Bangladesh Accord: Eine fragwürdige Einigung

Nachdem die Zukunft des Gebäudesicherheitsabkommens von Bangladesch wegen Verfahren vor dem Obersten Gerichtshof lange Zeit unklar war, konnte nun eine Einigung getroffen werden. Die Clean Clothes Campaign und Public Eye stehen dieser Lösung kritisch gegenüber: zu viel bleibt unklar, und es bestehen Zweifel an der Unabhängigkeit des neuen Gremiums.
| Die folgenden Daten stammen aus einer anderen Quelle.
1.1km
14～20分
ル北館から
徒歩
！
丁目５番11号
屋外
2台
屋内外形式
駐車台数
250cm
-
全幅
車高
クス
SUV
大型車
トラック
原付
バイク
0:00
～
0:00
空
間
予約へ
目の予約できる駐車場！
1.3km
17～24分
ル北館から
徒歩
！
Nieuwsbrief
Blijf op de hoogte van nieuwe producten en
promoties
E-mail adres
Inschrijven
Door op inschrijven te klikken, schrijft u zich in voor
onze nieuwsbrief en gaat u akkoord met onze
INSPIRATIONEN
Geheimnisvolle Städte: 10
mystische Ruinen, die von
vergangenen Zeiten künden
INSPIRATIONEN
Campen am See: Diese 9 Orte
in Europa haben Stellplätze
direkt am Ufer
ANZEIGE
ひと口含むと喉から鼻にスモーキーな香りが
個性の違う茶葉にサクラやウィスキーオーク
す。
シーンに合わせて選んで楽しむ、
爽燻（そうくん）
Am 19. Mai 2019 kam es vor dem Obersten Gerichtshof von Bangladesch zu einer Einigung über die Zukunft des Gebäudesicherheitsabkommens, auch Bangladesh Accord genannt, welche die Berufungsabteilung des Obersten Gerichtshofs von Bangladesch akzeptiert. Dieses Memorandum of Understanding (MoU) sieht vor, dass das Accord-Büro für eine Übergangszeit von 281 Arbeitstagen in Bangladesch seine Arbeit weiterführen kann. Danach soll eine neue nationale Institution namens RMG Sustainability Council (RSC) die Aufgaben des Gebäudesicherheitsabkommens übernehmen. Teil der neuen Institution werden der Arbeitgeberverband der Textilfabriken (BGMEA), die Modemarken sowie Gewerkschaften sein.
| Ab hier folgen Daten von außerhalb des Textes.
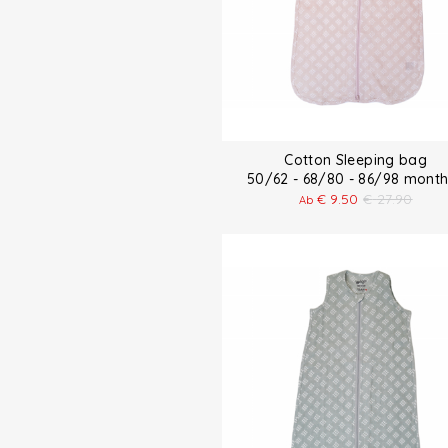
Cotton Sleeping bag
50/62 - 68/80 - 86/98 mon
€
9.50
€
27.90
Ab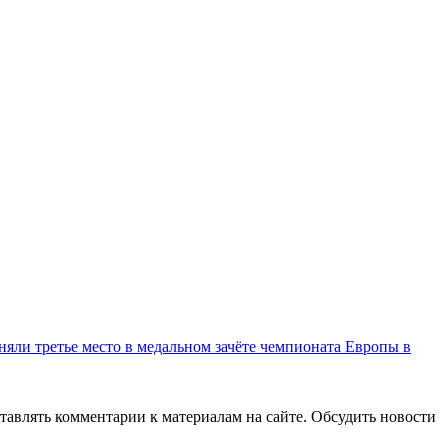
няли третье место в медальном зачёте чемпионата Европы в
авлять комментарии к материалам на сайте. Обсудить новости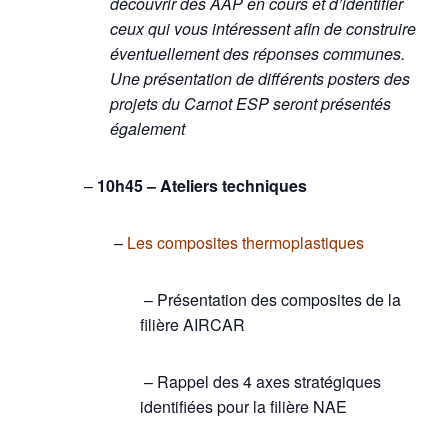
découvrir des AAP en cours et d’identifier
ceux qui vous intéressent afin de construire
éventuellement des réponses communes.
Une présentation de différents posters des
projets du Carnot ESP seront présentés
également
–
10h45 – Ateliers techniques
–
Les composites thermoplastiques
– Présentation des composites de la
filière AIRCAR
– Rappel des 4 axes stratégiques
identifiées pour la filière NAE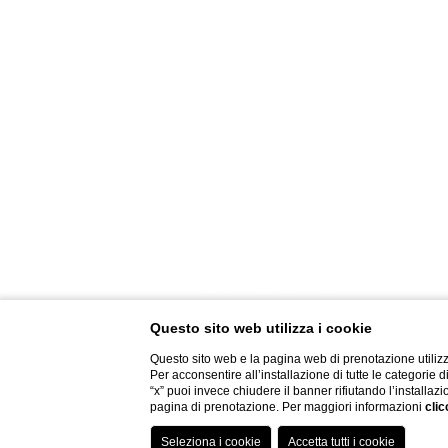
GALERÍA DE FOTOS
CREATIVIDAD
POLÍTICA DE PRIVACIDAD
POLÍTICA DE COOKIES
EL GRUPO
TRABAJA CON NOSOTROS
FACTURACIÓN ELECTRÓNI
INFORMACIÓN DE COVID-
Questo sito web utilizza i cookie
Questo sito web e la pagina web di prenotazione utilizz
Per acconsentire all’installazione di tutte le categorie 
“x” puoi invece chiudere il banner rifiutando l’installazi
pagina di prenotazione. Per maggiori informazioni
clic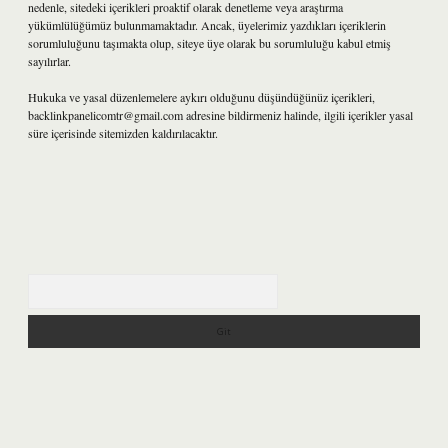
nedenle, sitedeki içerikleri proaktif olarak denetleme veya araştırma
yükümlülüğümüz bulunmamaktadır. Ancak, üyelerimiz yazdıkları içeriklerin
sorumluluğunu taşımakta olup, siteye üye olarak bu sorumluluğu kabul etmiş
sayılırlar.
Hukuka ve yasal düzenlemelere aykırı olduğunu düşündüğünüz içerikleri,
backlinkpanelicomtr@gmail.com
adresine bildirmeniz halinde, ilgili içerikler yasal
süre içerisinde sitemizden kaldırılacaktır.
Arama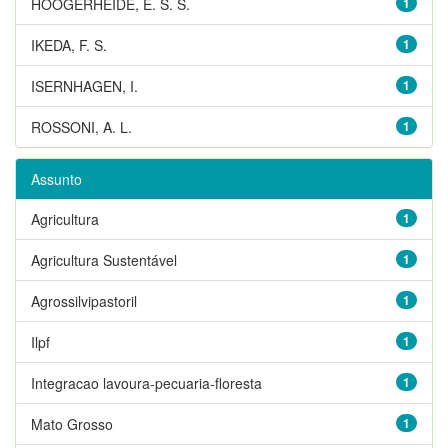
HOOGERHEIDE, E. S. S.
1
IKEDA, F. S.
1
ISERNHAGEN, I.
1
ROSSONI, A. L.
1
Assunto
Agricultura
1
Agricultura Sustentável
1
Agrossilvipastoril
1
Ilpf
1
Integracao lavoura-pecuaria-floresta
1
Mato Grosso
1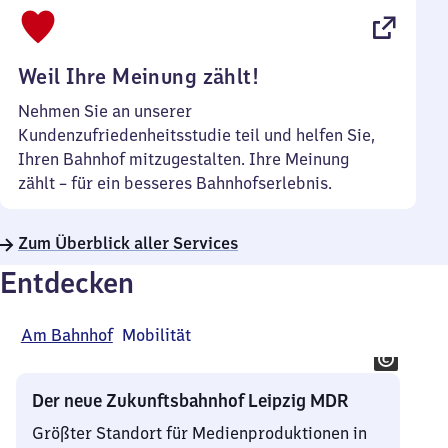
bis
22
Uhr
Weil Ihre Meinung zählt!
Nehmen Sie an unserer
Kundenzufriedenheitsstudie teil und helfen Sie,
Ihren Bahnhof mitzugestalten. Ihre Meinung
zählt – für ein besseres Bahnhofserlebnis.
Zum Überblick aller Services
Entdecken
Am Bahnhof
Mobilität
Der neue Zukunftsbahnhof Leipzig MDR
Größter Standort für Medienproduktionen in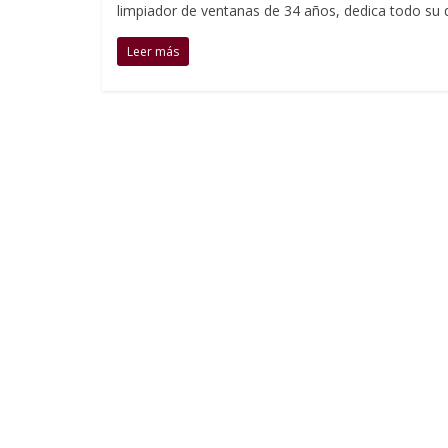
limpiador de ventanas de 34 años, dedica todo su d
Leer más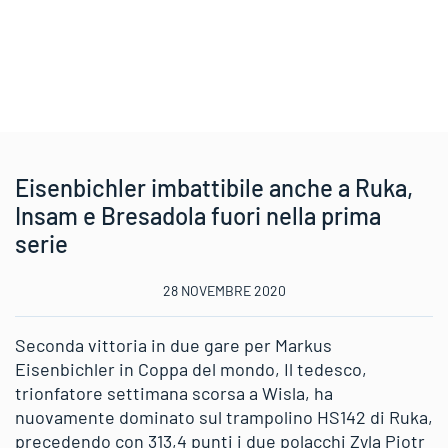
Eisenbichler imbattibile anche a Ruka,
Insam e Bresadola fuori nella prima
serie
28 NOVEMBRE 2020
Seconda vittoria in due gare per Markus
Eisenbichler in Coppa del mondo, Il tedesco,
trionfatore settimana scorsa a Wisla, ha
nuovamente dominato sul trampolino HS142 di Ruka,
precedendo con 313,4 punti i due polacchi Zyla Piotr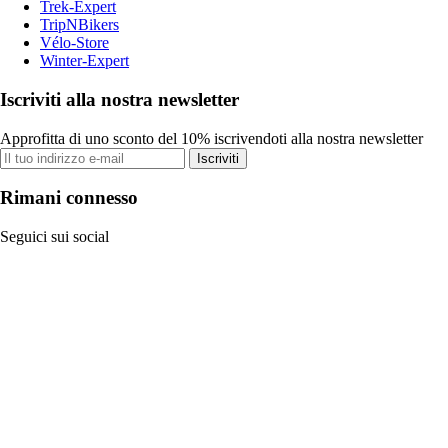
Trek-Expert
TripNBikers
Vélo-Store
Winter-Expert
Iscriviti alla nostra newsletter
Approfitta di uno sconto del 10% iscrivendoti alla nostra newsletter
Iscriviti
Rimani connesso
Seguici sui social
Zwar kann dank des Memorandums das Büro des Accords ein weiteres Jahr seiner Arbeit nachgehen, und die seit Juni andauernde Unsicherheit über die Zukunft des Accords hat endlich ein Ende. Doch kritisieren Medien und Arbeitnehmervertreter, dass das Memorandum die Unabhängigkeit des Accords schwächen und den Fabrikbesitzern mehr Macht einräumen könnte. Auch über die Funktionsweise, das Durchsetzungsvermögen und Unabhängigkeit der neuen Institution RMG Sustainability Council (RSC) gibt es Zweifel. "Es wird schlimme Folgen haben", prophezeite Bangladeschs Gewerkschaftsführer Babul Akhter der AFP.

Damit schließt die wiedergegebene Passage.